“Buzzing, hissing, crackling or ringing… If these constant or intermittent internal noises sound familiar to you, you are probably one of the estimated 740 million adults worldwide who suffer from tinnitus,” start Time.
The Swiss newspaper echoesa meta-analysis published last month in never neurology on the frequency of tinnitus in the world population. From examination of 90 scientific studies, it appears that 14.4% of people are affected by these symptoms to varying degrees. “About 2% experience a severe form of it,” write the authors. The prevalence of tinnitus does not differ according to sex, but an increase associated with increasing age has been identified. Tinnitus affects “10% of young adults, 14% of middle-aged adults and 24% of older adults”, describe the authors.
Another highlight detected by Time in the study: “Eastern Europe, in particular Bulgaria (with a prevalence of 28.3% in the population), Estonia, Lithuania and Poland, are more affected than the others [régions] of Europe, without researchers knowing why”. It must be said that there is a lack of funding for research associated with this topic, lament the researchers interviewed by the newspaper.
Beware of “everything and anything”
Furthermore, warns Tobias Kleinjung, a tinnitus specialist at the Ear, Nose and Throat Clinic at University Hospital Zurich, who was not involved in this study:
“The prevention of tinnitus is crucial, because there is, to date and in most cases, a therapy that can make the symptoms disappear with certainty.”

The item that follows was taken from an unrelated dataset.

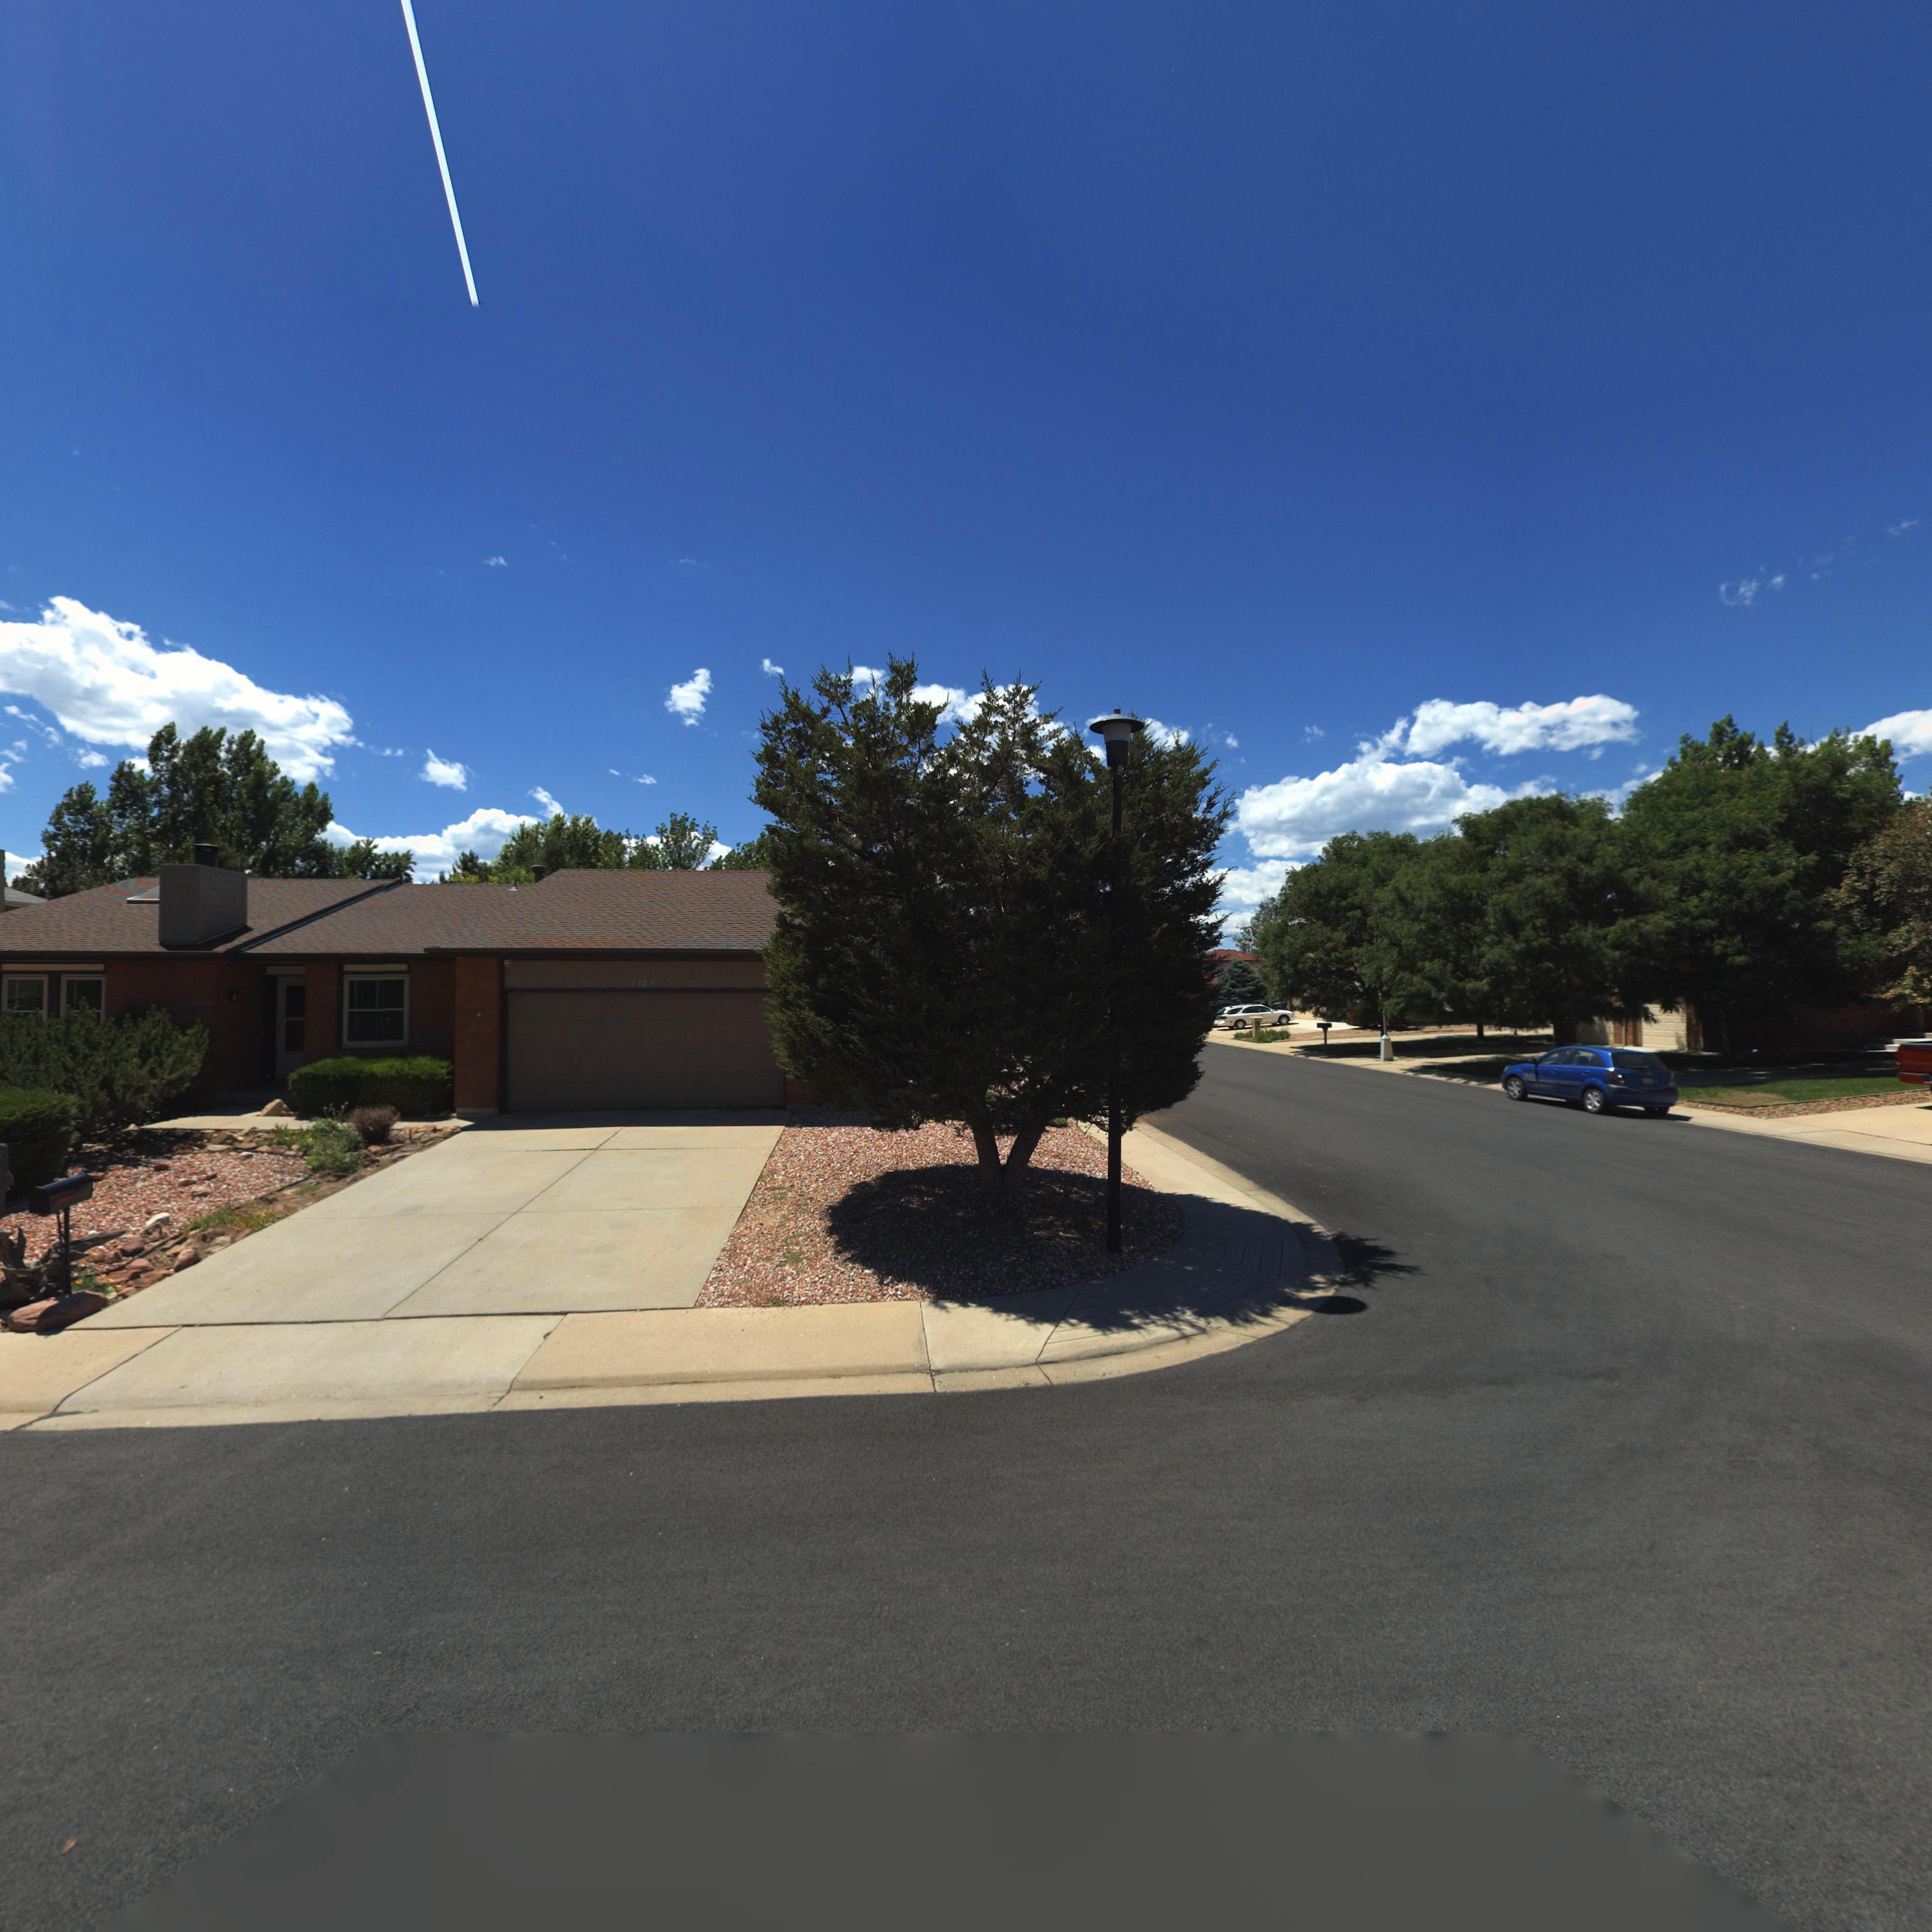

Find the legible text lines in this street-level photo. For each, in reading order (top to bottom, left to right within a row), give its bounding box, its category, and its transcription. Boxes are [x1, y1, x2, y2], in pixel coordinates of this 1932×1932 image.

This prevention consists of avoiding exposure to high sound levels, for example, by using earplugs at concerts, or by refraining from turning up the volume of headphones. Less well known, certain medications are also listed as ear toxic (or ototoxic), meaning they can cause symptoms such as tinnitus, aggravation of pre-existing hearing damage, or even dizziness. warns Time. This is the case for certain chemotherapy drugs (for example, cisplatin), which are essential in the treatment of certain types of cancer. Hence the importance of informing patients, but above all of supporting them, to identify any alteration of the auditory system early.